Mais le miracle, même s'il est extraordinaire par définition, n'est pas toujours contre-nature et Dieu se livre aussi à des activités ordinaires, c'est-à-dire qui découlent plus ou moins de sa nature: il observe, il juge, il punit.
Omniscient et ubiquitaire (qui est présent partout), il voit toutes nos actions, même les plus cachées, connaît toutes nos pensées, même les plus intimes, mêmes celles que l'on se cache à soi-même. D'où les menaces métaphysiques dont s'arment les mères chrétiennes et les angoisses profondes dont elles accablent leurs enfants : tout mal que l'on commet, en action, en pensée, en parole, Dieu en prend connaissance, lui qui nous observe en permanence, et s'appuiera dessus pour nous juger. Jugement, équitable nécessairement puisque Dieu est à la fois infaillible et suprêmement bon, qu'on aurait tort de rejeter toujours aux calendes grecques : le jugement dernier n'est pas le seul jugement.
En effet, Dieu juge en permanence et punit en continu. D'abord évidemment part par les lois naturelles et générales. Qui se livre au péché se voue à une existence d'excès qui portent en eux leur propre punition : le gourmand, plutôt goinfre que gourmet, se promet maux de ventre en pagaille ; la luxure fait succéder à l'extase le taedius vitae, le dégoût de la vie, qui saisit celui qui, comblé de plaisirs, ne désire plus rien. Mais Dieu punit aussi de manière extraordinaire, miraculeuse. Ainsi, déjà, du déluge :

« L'éternel vit que la méchanceté des hommes était grande sur la terre, et que toutes les pensées de leur cœur se portaient chaque jour uniquement vers le mal. L'éternel se repentit d'avoir fait l'homme sur la terre, et il fut affligé en son cœur. Et l'éternel dit : J'exterminerai de la face de la terre l'homme que j'ai créé, depuis l'homme jusqu'au bétail, aux reptiles et aux oiseaux du ciel ; car je me repens de les avoir faits. »Et voilà comment en quelques phrases on ruine et l'infaillibilité divine et sa bonté : punir les oiseaux des actions des hommes est tout sauf juste …

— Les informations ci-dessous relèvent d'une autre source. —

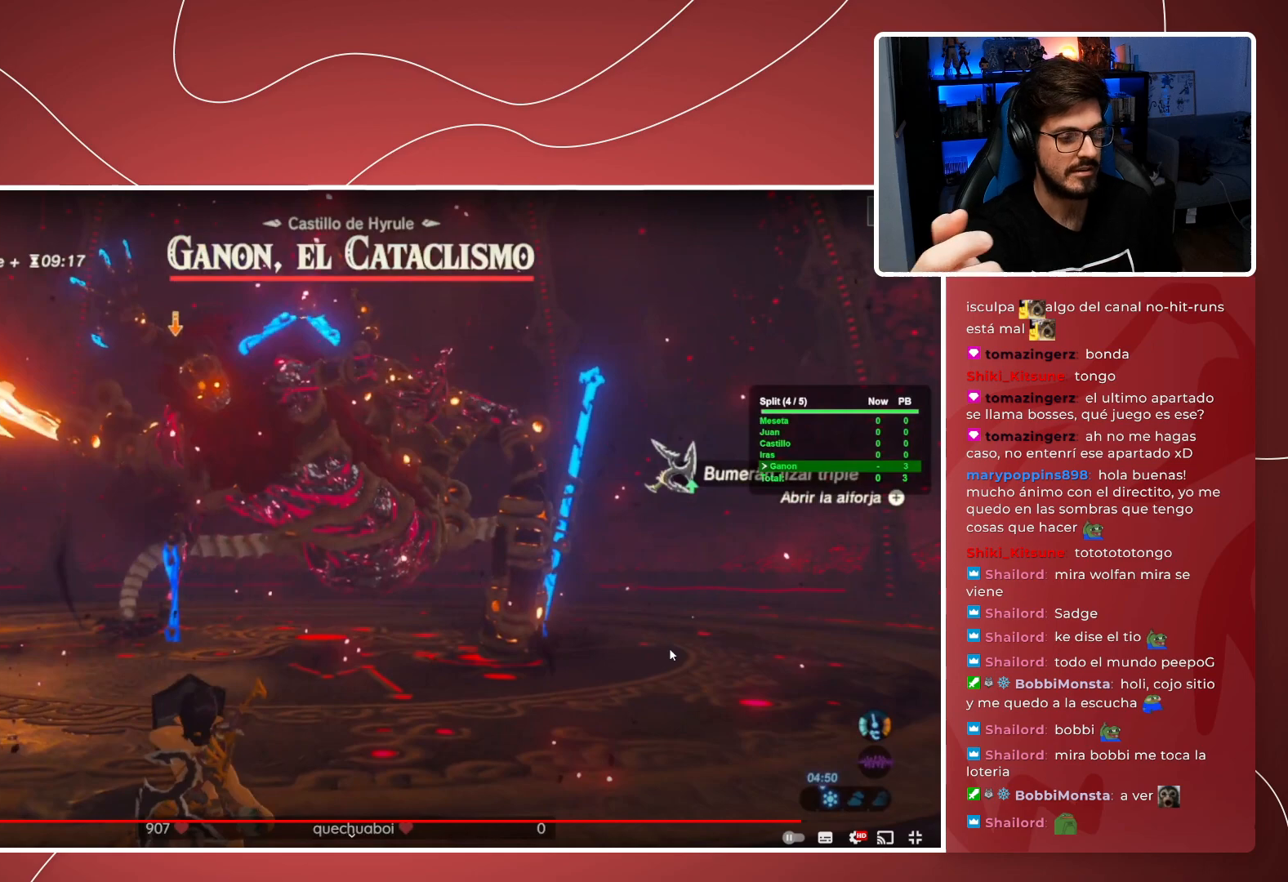
{"buttons": ["L2", "DPAD_DOWN"], "left_stick": "down", "right_stick": "center", "events": []}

Ce déluge est le premier d'un grand nombre de catastrophes qui, loin d'être naturelles, sont plutôt des miracles destinés à punir nos méfaits. Ainsi du tremblement de terre de Lisbonne en 1755. Pour beaucoup, c'était certain que Dieu avait puni Lisbonne, mais pour ce qu'il en est des raisons …. à Lisbonne on pensait que c'était à cause d'une trop grande tolérance envers les hérétiques (entendez : les étrangers) ; en Allemagne, on pensait que c'était parce que les Portugais vénèrent trop les idoles et les saints. Plus proche de nous, les télévangélistes américains qui depuis Reagan font leur beurre de l'apocalypse à venir, voyaient dans le sida lapunition divine de l'homosexualité et dans l'ouragan Katrina celledu jazz et de la prostitution.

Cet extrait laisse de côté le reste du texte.